Kamerstuk 34348-46

Amendement van de leden Smaling en Wassenberg ter vervanging van nr. 24 dat regelt dat een tijdslimiet van twee jaar wordt gebonden aan eenmaal afgegeven vergunningen voor opsporing

Dossier: Wijziging van de Mijnbouwwet (versterking veiligheidsbelang mijnbouw en regie opsporings-, winnings- en opslagvergunningen)


Nr. 46 AMENDEMENT VAN DE LEDEN SMALING EN WASSENBERG TER VERVANGING VAN DAT GEDRUKT ONDER NR. 241

Ontvangen 30 juni 2016

De ondergetekenden stellen het volgende amendement voor:

I

Na artikel I, onderdeel C, wordt een onderdeel ingevoegd, luidende:

Ca

Aan artikel 11 wordt een lid toegevoegd, luidende:

  • 6. Een aanvraag voor een winningsvergunning als bedoeld in artikel 10, eerste lid, geschiedt binnen twee jaar na het aantonen van de aanwezigheid van de betrokken delfstoffen, bedoeld in dat lid.

II

In artikel I, onderdeel M, wordt de aanhef vervangen door: Artikel 34 wordt als volgt gewijzigd:

1. Aan het tweede lid wordt een volzin toegevoegd, luidende: Het winningsplan wordt ingediend binnen twee jaar nadat de winningsvergunning, bedoeld in artikel 10, eerste lid, is verleend.

2. Het vierde, vijfde en zesde lid worden vervangen door de volgende leden:.

III

Na artikel I, onderdeel N, wordt een onderdeel ingevoegd, luidende:

Na

Na artikel 35 wordt een artikel ingevoegd, luidende:

Artikel 35a

  • 1. Onze Minister beoordeelt elke twee jaar na het besluit tot instemming met het winningsplan, bedoeld in artikel 34, derde lid, of de houder van een vergunning als bedoeld in artikel 6:

    • a. voldoet aan het bepaalde in artikel 35, eerste lid, onderdelen b en c, en

    • b. als gevolg van de met gebruikmaking van de vergunning verrichte activiteiten geen nadelige gevolgen of schade veroorzaakt als bedoeld in artikel 33, onderdelen a tot en met d.

  • 2. Indien de door de houder van een vergunning verrichte activiteiten niet of niet volledig voldoen aan de beschrijving in het winningsplan, bedoeld in artikel 35, eerste lid, onderdelen b en c, dan wel de door de houder van de winningsvergunning verrichte activiteiten nadelige gevolgen of schade veroorzaken als bedoeld in artikel 33, herziet Onze Minister zijn besluit tot instemming.

IV

In artikel I, onderdeel O, wordt aan artikel 36, derde lid, aan de eerste volzin een zinsnede toegevoegd, luidende: , of op grond van het bepaalde in artikel 35a, tweede lid.

Toelichting

Dit amendement zorgt ervoor dat een eenmaal afgegeven vergunning voor opsporing aan een tijdslimiet wordt gebonden.

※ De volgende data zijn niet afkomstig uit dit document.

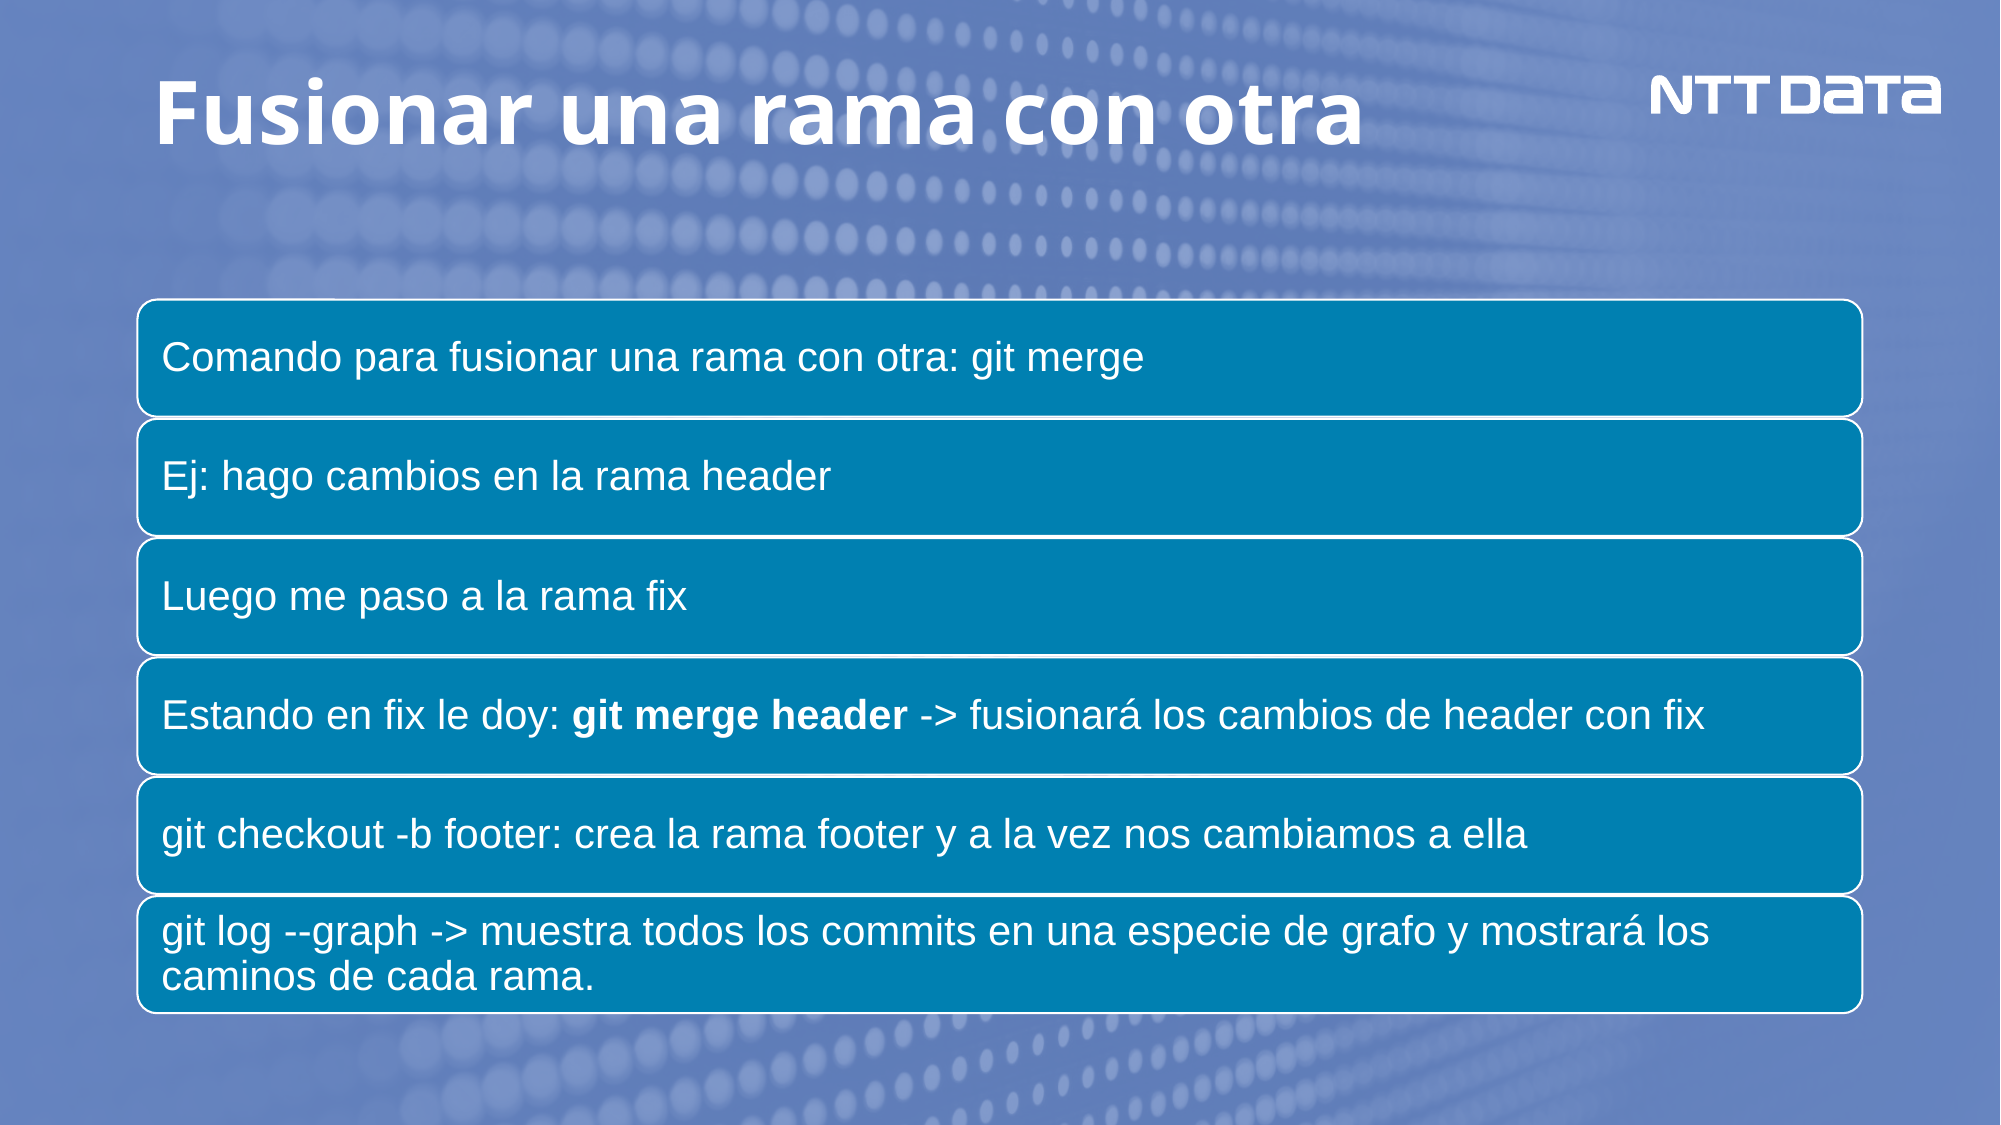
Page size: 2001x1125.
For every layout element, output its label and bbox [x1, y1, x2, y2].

Voorheen kon een dergelijke vergunning onbeperkt blijven liggen. De eenmaal afgegeven vergunning kon vervolgens op ieder moment worden aangewend, zonder toetsing van eventueel gewijzigde omstandigheden. Dit amendement verandert dat. Dit amendement bepaalt dat binnen twee jaar begonnen moet worden met het doel van de vergunning, namelijk opsporen. Het amendement zorgt ervoor dat een eenmaal afgegeven winningsvergunning, binnen twee jaar na de aangetoonde aanwezigheid van betrokken delfstoffen, wordt omgezet in een winningsplan. Dit winningsplan wordt vervolgens iedere twee jaar tegen het licht gehouden. Wetstechnisch wordt dit vormgegeven door het opnemen van een daartoe strekkend nieuw artikel 35a in de Mijnbouwwet alsmede door wijziging van de artikelen 11, 34 en 36.